1 Whole‐cell patch clamp recordings were made from rat rostral ventromedial medulla (RVM) neurons in vitro to investigate the cellular actions of the opioid‐like receptor ORL1 (NOP), ligand nociceptin/orphanin FQ and other putative prepronociceptin products. 2 Primary and secondary RVM neurons were identified as responding to the κ‐opioid receptor agonist U‐69593 (300 n m to 1 μ m ) and the μ‐ and δ‐opioid receptor agonist met‐enkephalin (10 μ m ), respectively. Both primary and secondary RVM neurons responded to nociceptin (3 n m to 1 μ m ) with an outward current that reversed polarity at –115 mV in brain slices and with inhibition of Ca 2+ channel currents in acutely isolated cells. 3 The putative ORL1 antagonist J‐113397 (1 μ m ) produced no change in membrane current and abolished the outward current produced by nociceptin (100 n m ).
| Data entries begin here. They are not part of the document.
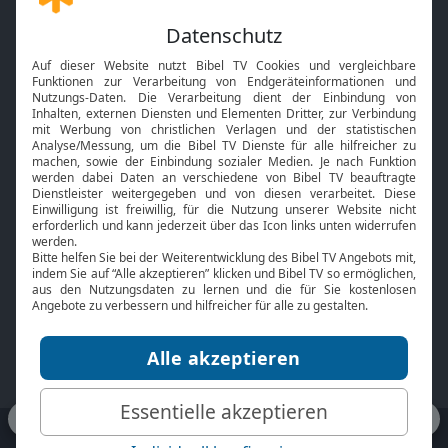
Gott und Bibel erklärt
Newsletter
Feiertage
Mobile App
Interviews
Kids App
Neuigkeiten
Smart TV
HbbTV
Bibelthek Online-Bibel
Nächster Gottesdienst
Bibel TV
Service
Über uns
Kontakt
Jobs
TV-Empfang
Presse
FAQ
Mediadaten
bibeltv.de:
Impressum
Datenschutz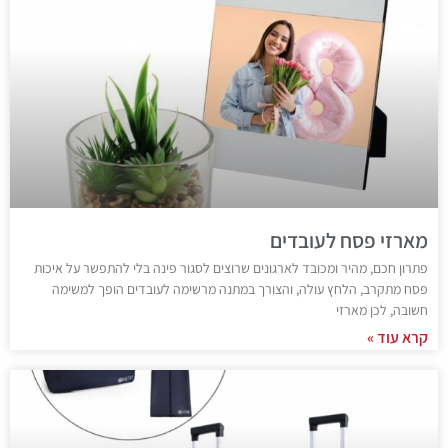
מארזי פסח לעובדים
פתרון חכם, מהיר ומכובד לארגונים שרוצים לסגור פינה בלי להתפשר על איכות
פסח מתקרב, הלחץ עולה, והצורך במתנה מרשימה לעובדים הופך למשימה
חשובה, לכן מארזי
קרא עוד »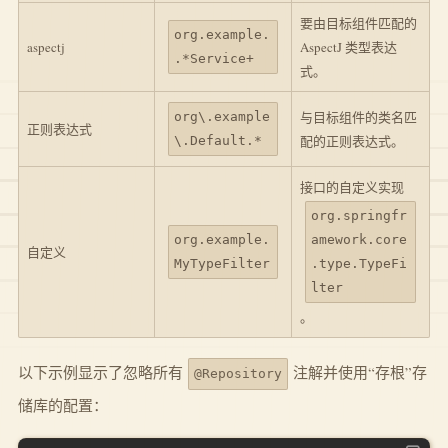
要由目标组件匹配的
org.example.
aspectj
AspectJ 类型表达
.*Service+
式。
与目标组件的类名匹
org\.example
正则表达式
配的正则表达式。
\.Default.*
接口的自定义实现
org.springfr
org.example.
amework.core
自定义
MyTypeFilter
.type.TypeFi
lter
。
以下示例显示了忽略所有
注解并使用“存根”存
@Repository
储库的配置：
In contrast, Phe 1 ψ(CH 2 ‐NH)Gly 2 ]‐nociceptin‐(1‐13)NH 2 (300 n m to 1 μ m ) alone produced an outward current and partially reduced the outward current produced by nociceptin (300 n m ) when co‐applied. 4 In brain slices nociceptin (300 n m ) reduced the amplitude of evoked GABA A receptor‐mediated inhibitory postsynaptic currents (IPSCs) but not non‐NMDA receptor‐mediated excitatory postsynaptic currents (EPSCs). 5 Met‐enkephalin (10 μ m ), but not nociceptin (300 n m ), reduced the rate of spontaneous miniature IPSCs in normal external potassium solution (K + 2.5 m m ). In high external potassium (K + 17.5 m m ), nociceptin reduced the rate of miniature IPSCs in the presence (Ca 2+ 2.4 m m , Mg 2+ 1.2 m m ) but not in the absence of external calcium (Ca 2+ 0 m m , Mg 2+ 10 m m , Cd 2+ 10 μ m ). Nociceptin and met‐enkephalin had no effect on the amplitude of miniature IPSCs. 6 The putative nociceptin precursor products nocistatin (rat prepronociceptin 125–132 ) and rat prepronociceptin 154–181 had no effect on membrane currents, evoked IPSCs and evoked EPSCs. 7 These results indicate that nociceptin acts via the ORL1 receptor to directly inhibit both primary and secondary RVM neurons by activating a potassium conductance and by inhibiting calcium conductances. In addition, nociceptin inhibits GABA release within the RVM via a presynaptic Ca 2+ ‐dependent mechanism. Thus, nociceptin has the potential to exert both disinhibitory and inhibitory effects on neuronal action potential firing within the RVM.